I painted the car to represent a fairly new car in my 1952 scheme of things.
Norfolk & Western 52466 – 50-foot, steel sheathed automobile box car
The prototype is from a group of 200 cars built in 1941 by Greenville. There were three previous batches of B-4/B-4a built by Greenville. This last group, however, featured a ten-step side ladder. All of these cars also had the unusual semi-turtleback roof which I have found used elsewhere only on a single class of PRR boxcars. 52466 is lettered for N&W’s as-built scheme, which was modified in 1956.
Western Fruit Express (WHIX) 70162 – “high insulated” refrigerator car
This one is a Stan Rydarowicz semi-resin kit. It is an InterMountain plastic kit with resin sides. The kit came with the original sides removed, thus making painting and assembly a fairly simple process. Stan usually does not include decals with his kits and I’m not sure whose I used on this car – probably MicroScale. It certainly was less trouble to build than the Sunshine FGEX car and I don’t recall any difficulties with this one. I think it is a pretty nice looking modern car for the transition era.

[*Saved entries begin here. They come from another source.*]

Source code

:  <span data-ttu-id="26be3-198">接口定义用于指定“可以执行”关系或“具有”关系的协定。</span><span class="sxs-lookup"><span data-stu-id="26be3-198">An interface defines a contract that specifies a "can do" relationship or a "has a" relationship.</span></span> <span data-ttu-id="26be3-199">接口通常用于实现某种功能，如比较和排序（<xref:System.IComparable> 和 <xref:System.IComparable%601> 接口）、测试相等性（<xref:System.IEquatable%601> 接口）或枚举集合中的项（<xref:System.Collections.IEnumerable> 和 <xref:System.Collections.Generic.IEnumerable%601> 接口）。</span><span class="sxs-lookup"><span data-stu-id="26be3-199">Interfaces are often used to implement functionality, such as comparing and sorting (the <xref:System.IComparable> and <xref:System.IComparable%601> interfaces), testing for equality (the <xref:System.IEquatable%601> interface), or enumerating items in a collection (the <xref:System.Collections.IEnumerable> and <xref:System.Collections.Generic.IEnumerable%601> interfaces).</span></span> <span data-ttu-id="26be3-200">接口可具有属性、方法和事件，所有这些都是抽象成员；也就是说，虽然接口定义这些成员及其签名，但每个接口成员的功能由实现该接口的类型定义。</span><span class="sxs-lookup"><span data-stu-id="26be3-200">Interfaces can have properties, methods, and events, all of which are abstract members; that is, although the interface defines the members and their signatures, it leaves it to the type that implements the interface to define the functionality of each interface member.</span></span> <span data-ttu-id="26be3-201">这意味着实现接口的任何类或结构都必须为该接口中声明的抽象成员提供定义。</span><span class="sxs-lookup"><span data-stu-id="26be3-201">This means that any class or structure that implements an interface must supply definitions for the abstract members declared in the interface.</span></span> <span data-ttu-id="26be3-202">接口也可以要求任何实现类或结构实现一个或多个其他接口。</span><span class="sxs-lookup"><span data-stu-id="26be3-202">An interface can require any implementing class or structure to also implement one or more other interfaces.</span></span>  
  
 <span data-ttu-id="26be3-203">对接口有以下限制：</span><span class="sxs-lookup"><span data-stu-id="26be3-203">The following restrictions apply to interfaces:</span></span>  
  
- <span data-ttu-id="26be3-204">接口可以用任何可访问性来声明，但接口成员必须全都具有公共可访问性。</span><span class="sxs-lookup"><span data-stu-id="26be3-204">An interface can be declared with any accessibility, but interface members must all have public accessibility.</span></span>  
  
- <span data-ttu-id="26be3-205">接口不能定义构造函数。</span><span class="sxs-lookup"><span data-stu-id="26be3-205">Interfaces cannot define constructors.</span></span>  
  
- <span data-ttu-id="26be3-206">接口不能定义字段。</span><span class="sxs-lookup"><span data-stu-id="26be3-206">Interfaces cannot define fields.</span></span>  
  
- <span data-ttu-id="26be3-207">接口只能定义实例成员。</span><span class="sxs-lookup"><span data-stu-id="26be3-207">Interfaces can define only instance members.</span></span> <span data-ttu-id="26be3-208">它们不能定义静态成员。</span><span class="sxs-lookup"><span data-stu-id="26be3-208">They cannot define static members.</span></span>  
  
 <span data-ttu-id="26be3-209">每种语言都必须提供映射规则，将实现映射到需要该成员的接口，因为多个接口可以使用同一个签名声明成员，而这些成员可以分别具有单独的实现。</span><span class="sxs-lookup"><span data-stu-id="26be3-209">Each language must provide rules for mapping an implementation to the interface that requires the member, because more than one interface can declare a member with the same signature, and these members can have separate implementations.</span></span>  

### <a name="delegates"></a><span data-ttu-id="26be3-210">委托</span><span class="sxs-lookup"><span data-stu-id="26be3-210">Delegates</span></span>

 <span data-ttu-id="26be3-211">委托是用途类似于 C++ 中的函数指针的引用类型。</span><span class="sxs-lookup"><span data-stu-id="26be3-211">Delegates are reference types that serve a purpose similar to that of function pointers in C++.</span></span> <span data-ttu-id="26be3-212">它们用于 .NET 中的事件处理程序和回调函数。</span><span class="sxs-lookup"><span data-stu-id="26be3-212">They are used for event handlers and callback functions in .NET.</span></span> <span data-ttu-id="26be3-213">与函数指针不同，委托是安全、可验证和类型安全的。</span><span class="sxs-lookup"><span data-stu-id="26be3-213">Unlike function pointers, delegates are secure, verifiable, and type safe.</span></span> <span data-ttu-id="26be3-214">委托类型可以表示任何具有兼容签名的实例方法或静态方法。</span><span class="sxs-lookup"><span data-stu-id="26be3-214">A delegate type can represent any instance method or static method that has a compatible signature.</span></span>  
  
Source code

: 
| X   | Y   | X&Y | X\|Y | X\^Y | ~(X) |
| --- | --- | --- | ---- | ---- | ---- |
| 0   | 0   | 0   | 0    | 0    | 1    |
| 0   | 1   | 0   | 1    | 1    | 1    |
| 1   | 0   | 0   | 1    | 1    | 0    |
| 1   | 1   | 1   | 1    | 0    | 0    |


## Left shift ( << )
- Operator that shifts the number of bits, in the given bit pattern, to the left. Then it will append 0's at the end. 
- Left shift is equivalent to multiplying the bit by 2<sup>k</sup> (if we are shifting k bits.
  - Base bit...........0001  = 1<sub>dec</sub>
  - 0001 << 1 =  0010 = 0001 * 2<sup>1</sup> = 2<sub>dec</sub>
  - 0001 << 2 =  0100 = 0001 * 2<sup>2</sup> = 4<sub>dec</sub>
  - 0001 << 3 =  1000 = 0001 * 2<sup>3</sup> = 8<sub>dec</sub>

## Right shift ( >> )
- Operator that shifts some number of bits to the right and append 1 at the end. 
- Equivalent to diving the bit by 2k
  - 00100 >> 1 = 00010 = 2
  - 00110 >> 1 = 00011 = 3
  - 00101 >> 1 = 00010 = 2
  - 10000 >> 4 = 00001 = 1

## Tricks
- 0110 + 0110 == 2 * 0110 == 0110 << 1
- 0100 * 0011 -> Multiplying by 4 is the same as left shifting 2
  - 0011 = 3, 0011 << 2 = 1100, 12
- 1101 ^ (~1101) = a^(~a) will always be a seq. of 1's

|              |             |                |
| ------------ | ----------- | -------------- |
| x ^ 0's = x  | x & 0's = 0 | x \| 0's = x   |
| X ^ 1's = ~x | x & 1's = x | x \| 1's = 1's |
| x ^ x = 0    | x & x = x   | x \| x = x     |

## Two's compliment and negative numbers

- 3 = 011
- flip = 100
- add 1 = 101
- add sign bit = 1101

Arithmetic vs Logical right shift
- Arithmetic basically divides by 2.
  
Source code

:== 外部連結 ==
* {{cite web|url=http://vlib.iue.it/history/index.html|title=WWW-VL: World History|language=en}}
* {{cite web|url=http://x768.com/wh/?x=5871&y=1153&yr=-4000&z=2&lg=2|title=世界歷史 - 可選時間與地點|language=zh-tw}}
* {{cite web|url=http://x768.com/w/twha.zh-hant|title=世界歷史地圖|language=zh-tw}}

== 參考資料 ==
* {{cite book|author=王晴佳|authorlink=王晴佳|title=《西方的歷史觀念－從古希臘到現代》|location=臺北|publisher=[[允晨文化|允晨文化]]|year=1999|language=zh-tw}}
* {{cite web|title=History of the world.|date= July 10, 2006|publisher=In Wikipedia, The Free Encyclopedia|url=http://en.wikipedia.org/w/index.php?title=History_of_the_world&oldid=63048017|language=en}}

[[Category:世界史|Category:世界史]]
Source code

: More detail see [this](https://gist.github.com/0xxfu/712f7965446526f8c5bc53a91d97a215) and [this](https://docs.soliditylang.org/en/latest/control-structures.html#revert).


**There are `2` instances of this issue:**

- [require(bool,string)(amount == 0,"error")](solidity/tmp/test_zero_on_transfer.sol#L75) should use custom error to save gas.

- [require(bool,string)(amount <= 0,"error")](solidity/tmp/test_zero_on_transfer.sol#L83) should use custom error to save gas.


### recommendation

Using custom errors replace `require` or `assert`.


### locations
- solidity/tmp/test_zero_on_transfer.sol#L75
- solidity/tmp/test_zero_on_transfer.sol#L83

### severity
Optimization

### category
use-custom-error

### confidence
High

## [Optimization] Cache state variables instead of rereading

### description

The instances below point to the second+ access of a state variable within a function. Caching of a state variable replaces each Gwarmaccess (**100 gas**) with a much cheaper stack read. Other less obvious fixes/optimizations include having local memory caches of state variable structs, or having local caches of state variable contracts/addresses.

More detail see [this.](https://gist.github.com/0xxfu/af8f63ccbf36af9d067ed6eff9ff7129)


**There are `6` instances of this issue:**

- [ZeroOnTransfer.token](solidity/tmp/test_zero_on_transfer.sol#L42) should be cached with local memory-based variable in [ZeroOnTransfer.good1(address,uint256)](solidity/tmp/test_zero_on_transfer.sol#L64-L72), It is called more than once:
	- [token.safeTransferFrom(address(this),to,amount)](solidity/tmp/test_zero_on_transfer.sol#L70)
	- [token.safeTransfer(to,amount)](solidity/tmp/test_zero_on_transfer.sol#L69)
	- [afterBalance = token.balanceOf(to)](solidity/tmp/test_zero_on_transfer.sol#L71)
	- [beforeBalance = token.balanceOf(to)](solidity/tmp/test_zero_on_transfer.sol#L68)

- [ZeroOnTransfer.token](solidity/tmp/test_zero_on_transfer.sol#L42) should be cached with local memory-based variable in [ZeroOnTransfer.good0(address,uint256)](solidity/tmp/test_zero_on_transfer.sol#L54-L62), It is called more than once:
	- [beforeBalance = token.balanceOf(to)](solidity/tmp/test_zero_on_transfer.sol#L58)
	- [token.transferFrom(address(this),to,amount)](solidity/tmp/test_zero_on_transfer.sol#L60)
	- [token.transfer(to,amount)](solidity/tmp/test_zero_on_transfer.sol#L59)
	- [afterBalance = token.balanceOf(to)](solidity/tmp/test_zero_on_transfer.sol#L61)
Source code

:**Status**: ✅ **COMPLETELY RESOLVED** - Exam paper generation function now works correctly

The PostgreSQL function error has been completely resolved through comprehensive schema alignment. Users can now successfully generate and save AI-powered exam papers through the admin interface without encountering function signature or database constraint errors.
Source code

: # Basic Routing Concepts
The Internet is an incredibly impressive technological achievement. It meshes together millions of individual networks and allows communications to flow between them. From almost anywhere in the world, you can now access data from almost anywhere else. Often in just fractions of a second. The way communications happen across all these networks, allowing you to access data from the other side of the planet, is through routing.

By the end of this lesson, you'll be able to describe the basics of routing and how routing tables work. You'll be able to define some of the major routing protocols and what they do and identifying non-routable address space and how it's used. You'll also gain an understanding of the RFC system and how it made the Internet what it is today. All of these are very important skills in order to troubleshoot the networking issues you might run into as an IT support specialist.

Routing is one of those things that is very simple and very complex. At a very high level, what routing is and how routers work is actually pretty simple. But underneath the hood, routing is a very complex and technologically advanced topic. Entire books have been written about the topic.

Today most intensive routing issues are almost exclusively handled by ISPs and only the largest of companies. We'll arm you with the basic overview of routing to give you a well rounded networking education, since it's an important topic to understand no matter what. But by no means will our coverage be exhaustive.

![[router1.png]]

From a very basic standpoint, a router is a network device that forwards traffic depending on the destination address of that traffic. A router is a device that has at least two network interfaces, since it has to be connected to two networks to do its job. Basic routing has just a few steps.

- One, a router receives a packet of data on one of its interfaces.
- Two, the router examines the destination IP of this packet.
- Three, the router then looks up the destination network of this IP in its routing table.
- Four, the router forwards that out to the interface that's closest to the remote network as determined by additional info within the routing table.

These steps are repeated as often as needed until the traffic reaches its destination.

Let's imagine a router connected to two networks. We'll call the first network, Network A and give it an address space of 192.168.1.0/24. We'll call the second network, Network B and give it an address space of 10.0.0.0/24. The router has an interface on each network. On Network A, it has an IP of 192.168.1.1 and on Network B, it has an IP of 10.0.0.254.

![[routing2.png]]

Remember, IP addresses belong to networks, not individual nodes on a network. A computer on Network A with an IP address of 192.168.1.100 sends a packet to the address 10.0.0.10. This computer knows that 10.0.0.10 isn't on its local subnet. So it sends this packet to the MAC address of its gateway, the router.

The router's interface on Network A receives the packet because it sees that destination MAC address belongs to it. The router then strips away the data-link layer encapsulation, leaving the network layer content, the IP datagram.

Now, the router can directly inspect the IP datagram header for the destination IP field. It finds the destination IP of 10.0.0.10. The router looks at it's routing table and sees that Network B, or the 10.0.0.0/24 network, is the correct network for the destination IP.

This is another post-war steel reefer built for the FGEX Family. Western Fruit Express series 70000-70589 were “high insulation” cars, thus the WHIX reporting marks. Stan does not supply much historic information in his instruction sheets, so I cannot add much to the above. I think the heavily insulated cars were developed for frozen food service, which, at that time, was a new market for the railroads.
Many thanks to Jim for sharing some of his recent HO scale resin freight car kit builds. His work brings up a question that I’ve received from a few friends.
- When will my models be painted and decaled?
Paint and decal are the next steps to push all of the builds to completion. I have a couple of airbrushes and a nice compressor with a tank, but I don’t have a spray booth yet. I could paint out on the patio, but a decent breeze could send models to the flagstone. And I don’t want to think of the trouble I would face if stray paint drops, or a bottle breaks on the nice flagstone.
There are additional hurdles on the decal side. Most of the F&C kits lack decals that represent 1926 era lettering. Each kit will need careful attention to piece data from generic Rail Graphics sets or from sets yet to be created.
My current focus is on the layout and wrapping up the development and installation of track switch controls. The layout is a step away from operational use. Once that happens, there will be demand for completed freight cars and that will push the paint booth project to the forefront.